Edinburgh postnatal depression scale

The EPDS is used to screen for symptoms of PPD occurring in the past 7 days for mother and partners. It is a self‐report questionnaire consisting of 10 items relating to mood and feelings (Cox et al., 1987). The items are rated on a 4‐point Likert scale. Total scores range from 0 to 30 points with higher scores indicating more severe symptoms. In a Danish setting, a cut‐off score of 11 has been identified as optimal for depression according to both DSM‐5 and ICD‐10 (Smith‐Nielsen et al., 2018). This corresponds to findings from a recent meta‐analysis (Levis et al., 2020). Mother's and partner's first registered EPDS scores were used in the analyses.

Alarm distress baby scale

The ADBB is used to assess infant social withdrawal (Guedeney & Fermanian, 2001). It is an observational instrument, consisting of eight items rated 0–4, measuring the infant's social behaviour in relation to a stranger (i.e. the health visitor). The eight items are facial expression, eye contact, general level of anxiety, self‐stimulating gestures, vocalizations, response to stimulation, relationship and attraction. Low ADBB scores indicate optimal social behaviour with a cut‐off score of 5 or more being recommended. The health visitors conducted and scored the ADBB assessment at their regular home visits during the first year. The assessment can be done in any social interaction context between the observer (i.e. health visitor) and infant (e.g. paediatric examination, developmental testing or simple face‐to‐face interaction). In this study, ADBB was measured in three waves throughout the infant's first year: wave 1 between 2 and 3 months, wave 2 between 4 and 7 months (only for primiparae) and wave 3 between 8 and 12 months. The first ADBB score in each wave was used in the analyses (a screening is excluded if there are <30 days between them).
*****
Exercise objective: Can you condense the paragraph that begins "The EPDS is used to screen" in the passage on the two scales into a short bulleted list that keeps its main facts?

Provided information:
*****
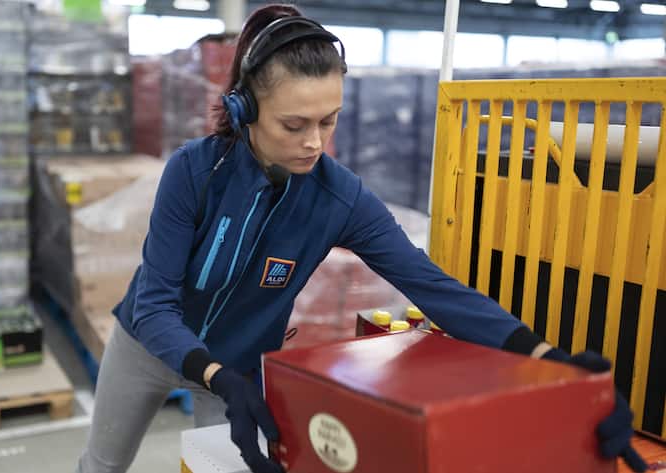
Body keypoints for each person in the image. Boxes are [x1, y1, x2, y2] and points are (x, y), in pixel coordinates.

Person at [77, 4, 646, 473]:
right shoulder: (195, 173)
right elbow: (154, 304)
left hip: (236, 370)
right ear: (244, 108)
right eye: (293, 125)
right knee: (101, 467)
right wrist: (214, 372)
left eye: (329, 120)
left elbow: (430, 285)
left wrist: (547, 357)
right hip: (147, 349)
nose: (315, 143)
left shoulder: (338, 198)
*****
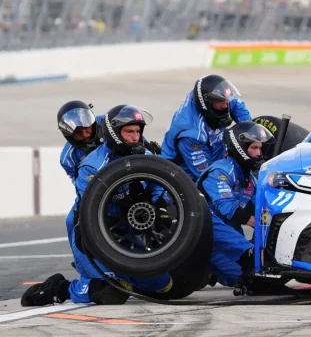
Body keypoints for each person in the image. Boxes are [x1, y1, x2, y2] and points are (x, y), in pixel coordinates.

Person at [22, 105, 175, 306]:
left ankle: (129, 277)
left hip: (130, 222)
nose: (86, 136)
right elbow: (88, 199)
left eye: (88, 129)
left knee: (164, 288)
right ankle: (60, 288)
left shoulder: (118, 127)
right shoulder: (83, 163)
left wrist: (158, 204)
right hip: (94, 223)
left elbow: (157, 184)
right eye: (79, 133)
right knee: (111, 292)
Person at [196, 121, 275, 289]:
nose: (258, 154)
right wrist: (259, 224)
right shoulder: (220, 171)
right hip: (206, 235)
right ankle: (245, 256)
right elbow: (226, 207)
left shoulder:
*****
Response to the task:
- Screens for PPD symptoms over the past 7 days in mothers and partners.
- Self-report questionnaire with 10 items on mood and feelings (Cox et al., 1987), each rated on a 4-point Likert scale.
- Total scores run from 0 to 30; higher scores mean more severe symptoms.
- In a Danish setting, 11 is the optimal cut-off for depression under both DSM-5 and ICD-10 (Smith-Nielsen et al., 2018), in line with a recent meta-analysis (Levis et al., 2020).
- The analyses used each mother's and partner's first registered EPDS score.